News media throughout this nation and the world betoken that this problem of sexual abuse in the Catholic Church is not localized--it is widespread throughout this nation and the world. Thousands of children and adults have been raped, sodomized, and molested by priests from the porch to the altar. And it has been done repeatedly over many years.

In San Francisco, the District Attorney is calling upon the church to give him access to records of priests going back as many as 75 years; In Los Angeles, the Catholic Church Archdiocese is saying it will work with authorities in purging itself of sick and wrongdoing priests; In Ireland the Church is paying hundreds of millions of dollars for the sexual offenses of many priests who have been abusing many children over many years; in Boston and other cities throughout America, the Catholic Church is paying millions of dollars in lawyers' fees, settlements, hush money, and lawsuit judgments against them. And still, some are saying that we are only seeing the tip of this iceberg. 

The San Francisco Archdiocese has suggested that there are problems elsewhere, in other churches. Does that diocese know something that we do not know about an organized and planned system of child sexual abuse that can be viewed as organized crime? This is an interesting concept that may challenge the legal and political notion of separation of church and state if the state looks into the claim that the San Francisco Archdiocese is making. And if they look into that claim, they may unearth many other problems--financial impropriety also.

The errors of these present church ministers are historical errors. Whenever we fail to pay attention to our history, we tend to walk in the same flawed steps of others. Historically, Eli's sons were ministers of the house of God, and they committed analogous sins within the temple, behind the altar, much as one female is claiming a priest did to her. Saul, the king the people wanted so desperately, took those people and made merchandise and slaves out of them for his own desires. These acts have occurred before and should have been known by the parishioners of the church if the ministers were teaching the truth. 

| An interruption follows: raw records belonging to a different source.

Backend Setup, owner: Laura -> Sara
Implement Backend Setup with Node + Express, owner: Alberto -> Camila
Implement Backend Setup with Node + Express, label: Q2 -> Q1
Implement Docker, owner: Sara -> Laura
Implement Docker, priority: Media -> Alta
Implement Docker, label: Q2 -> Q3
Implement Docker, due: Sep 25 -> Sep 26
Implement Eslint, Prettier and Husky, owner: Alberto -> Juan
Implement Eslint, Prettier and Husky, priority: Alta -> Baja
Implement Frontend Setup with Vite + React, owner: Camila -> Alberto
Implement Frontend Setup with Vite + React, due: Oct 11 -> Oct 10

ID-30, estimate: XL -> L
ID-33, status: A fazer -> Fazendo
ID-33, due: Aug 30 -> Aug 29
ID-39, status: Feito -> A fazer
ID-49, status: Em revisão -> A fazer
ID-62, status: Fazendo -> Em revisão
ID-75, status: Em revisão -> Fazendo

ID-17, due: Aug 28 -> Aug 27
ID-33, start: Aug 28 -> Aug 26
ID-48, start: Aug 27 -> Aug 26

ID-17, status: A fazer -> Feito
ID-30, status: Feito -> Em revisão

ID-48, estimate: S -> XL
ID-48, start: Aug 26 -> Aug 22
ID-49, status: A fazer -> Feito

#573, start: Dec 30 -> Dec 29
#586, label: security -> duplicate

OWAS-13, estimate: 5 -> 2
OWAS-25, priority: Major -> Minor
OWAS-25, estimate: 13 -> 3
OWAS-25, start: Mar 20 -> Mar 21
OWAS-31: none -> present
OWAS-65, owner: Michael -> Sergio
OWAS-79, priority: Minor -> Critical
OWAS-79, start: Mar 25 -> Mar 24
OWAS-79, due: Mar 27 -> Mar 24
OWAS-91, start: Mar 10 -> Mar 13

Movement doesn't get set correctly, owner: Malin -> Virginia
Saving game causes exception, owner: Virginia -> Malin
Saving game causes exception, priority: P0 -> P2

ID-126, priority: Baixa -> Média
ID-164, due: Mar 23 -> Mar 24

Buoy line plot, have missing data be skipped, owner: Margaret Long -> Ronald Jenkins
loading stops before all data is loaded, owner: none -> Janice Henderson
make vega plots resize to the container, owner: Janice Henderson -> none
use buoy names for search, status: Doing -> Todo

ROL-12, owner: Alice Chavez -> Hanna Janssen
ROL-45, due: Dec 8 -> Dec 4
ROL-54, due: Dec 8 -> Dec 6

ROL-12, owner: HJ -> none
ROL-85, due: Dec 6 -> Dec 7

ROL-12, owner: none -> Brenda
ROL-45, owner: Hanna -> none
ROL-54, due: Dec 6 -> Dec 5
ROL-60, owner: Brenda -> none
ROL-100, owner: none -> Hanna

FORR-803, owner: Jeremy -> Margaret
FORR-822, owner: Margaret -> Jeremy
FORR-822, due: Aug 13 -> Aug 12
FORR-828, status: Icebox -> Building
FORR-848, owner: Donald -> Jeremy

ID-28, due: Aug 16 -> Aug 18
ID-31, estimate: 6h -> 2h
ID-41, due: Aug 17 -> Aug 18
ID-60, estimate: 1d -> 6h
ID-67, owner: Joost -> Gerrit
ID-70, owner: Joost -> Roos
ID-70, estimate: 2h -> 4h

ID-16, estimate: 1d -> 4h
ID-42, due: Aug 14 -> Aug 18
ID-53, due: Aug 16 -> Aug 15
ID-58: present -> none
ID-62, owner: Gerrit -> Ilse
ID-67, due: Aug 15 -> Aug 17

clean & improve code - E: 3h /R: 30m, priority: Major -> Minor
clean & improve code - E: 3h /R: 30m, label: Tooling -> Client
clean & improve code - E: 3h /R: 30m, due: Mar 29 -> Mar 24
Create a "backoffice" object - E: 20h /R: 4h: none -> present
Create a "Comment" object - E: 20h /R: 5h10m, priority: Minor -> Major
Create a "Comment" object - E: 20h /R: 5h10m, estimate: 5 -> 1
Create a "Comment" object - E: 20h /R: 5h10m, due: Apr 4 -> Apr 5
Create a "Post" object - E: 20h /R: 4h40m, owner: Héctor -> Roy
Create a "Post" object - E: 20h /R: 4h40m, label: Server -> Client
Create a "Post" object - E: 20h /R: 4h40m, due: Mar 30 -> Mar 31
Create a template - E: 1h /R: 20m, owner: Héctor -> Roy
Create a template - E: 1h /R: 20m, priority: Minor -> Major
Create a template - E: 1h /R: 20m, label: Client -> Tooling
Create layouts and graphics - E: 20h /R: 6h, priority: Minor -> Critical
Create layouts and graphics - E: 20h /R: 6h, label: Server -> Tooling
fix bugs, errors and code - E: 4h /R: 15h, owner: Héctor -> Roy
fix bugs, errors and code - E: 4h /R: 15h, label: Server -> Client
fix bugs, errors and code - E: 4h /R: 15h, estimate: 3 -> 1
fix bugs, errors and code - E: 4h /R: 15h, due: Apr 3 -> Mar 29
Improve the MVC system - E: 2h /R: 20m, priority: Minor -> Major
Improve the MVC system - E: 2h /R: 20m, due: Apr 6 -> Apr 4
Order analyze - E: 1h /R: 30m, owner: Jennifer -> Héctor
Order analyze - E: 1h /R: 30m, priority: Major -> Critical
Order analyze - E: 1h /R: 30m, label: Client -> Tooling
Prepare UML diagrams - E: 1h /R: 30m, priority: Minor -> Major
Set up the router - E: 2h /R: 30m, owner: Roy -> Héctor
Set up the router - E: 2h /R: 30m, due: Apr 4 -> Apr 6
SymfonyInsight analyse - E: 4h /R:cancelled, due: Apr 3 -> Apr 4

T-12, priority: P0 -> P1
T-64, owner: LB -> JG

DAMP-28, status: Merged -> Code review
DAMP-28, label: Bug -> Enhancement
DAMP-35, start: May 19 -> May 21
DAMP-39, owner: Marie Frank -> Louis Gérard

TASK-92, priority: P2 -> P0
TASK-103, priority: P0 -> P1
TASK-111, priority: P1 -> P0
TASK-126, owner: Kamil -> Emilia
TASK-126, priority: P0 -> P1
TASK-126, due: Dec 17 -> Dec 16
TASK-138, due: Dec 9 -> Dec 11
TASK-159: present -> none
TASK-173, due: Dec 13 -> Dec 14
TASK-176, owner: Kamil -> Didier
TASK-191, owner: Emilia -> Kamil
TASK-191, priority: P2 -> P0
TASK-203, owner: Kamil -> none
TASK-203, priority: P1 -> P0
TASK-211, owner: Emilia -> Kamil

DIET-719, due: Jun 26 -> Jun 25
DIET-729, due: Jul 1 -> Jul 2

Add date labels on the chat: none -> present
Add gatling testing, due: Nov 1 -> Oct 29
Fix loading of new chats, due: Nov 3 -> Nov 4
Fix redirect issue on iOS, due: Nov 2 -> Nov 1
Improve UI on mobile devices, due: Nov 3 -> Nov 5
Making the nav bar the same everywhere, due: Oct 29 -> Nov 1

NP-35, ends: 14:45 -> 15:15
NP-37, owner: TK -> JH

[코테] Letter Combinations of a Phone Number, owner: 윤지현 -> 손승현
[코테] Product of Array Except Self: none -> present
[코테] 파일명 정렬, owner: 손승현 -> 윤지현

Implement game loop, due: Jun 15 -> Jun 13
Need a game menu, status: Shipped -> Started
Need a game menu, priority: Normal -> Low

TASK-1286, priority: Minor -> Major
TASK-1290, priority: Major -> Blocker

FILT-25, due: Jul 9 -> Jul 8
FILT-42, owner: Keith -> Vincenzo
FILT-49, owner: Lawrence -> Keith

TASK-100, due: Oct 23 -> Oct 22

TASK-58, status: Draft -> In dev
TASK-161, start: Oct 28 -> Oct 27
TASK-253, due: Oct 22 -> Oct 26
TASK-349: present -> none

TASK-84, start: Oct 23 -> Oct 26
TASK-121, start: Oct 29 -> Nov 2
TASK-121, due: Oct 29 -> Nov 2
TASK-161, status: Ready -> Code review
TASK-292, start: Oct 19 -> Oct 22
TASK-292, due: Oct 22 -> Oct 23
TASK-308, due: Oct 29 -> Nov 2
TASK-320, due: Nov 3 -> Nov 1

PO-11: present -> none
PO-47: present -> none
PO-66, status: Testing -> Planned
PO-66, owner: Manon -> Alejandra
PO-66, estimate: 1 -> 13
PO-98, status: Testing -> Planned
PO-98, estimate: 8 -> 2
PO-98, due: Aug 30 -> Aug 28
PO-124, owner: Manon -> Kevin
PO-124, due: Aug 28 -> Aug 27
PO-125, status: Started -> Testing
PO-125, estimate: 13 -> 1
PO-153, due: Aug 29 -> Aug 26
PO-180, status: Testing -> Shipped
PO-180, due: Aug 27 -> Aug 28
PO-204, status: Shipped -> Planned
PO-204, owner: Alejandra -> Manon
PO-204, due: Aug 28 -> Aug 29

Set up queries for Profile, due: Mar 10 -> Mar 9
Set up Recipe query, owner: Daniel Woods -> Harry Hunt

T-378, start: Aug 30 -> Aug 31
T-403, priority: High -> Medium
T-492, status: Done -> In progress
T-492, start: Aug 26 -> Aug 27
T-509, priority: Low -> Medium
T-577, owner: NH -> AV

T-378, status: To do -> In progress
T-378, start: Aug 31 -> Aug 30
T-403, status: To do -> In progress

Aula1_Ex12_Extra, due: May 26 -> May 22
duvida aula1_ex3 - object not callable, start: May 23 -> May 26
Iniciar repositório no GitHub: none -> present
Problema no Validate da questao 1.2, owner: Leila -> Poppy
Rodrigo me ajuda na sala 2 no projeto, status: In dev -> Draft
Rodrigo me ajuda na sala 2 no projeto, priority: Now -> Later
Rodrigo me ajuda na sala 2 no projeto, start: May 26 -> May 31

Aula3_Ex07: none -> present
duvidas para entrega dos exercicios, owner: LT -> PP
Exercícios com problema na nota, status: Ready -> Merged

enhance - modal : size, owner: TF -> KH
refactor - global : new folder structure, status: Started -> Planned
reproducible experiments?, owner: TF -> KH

When a people allow themselves to trust leadership without reservation and without transparency of stewardship in the office served, that leadership will go from sin to sin and from crime to crime because it can, having no one to check it. Such unaccountable stewardship is absolute power, and we all know the adage of such power. Eventually, however, corrupt leadership reeks from its own fraudulence, grieving the heart of God as well as the community. And the sword will come in some way-either by God's own sword bearers who are free of such behavior or by other means. That is where the church is now, and that too is historically augured.

Although the SF Archdiocese is using diversionary tactics to direct attention elsewhere, judgment is upon it. Only the naive will be diverted from a rightful focus on the Catholic Church. It is time for the church to heal itself instead of denying sin and pointing elsewhere.

There is a line in an old Negro Spiritual that is apropos to this situation:
“It’s me, it’s me, ol’Lord, standing in the need of prayer. Not my brotha or my sista, but it’s me, ol’Lord, standing in the need of prayer.”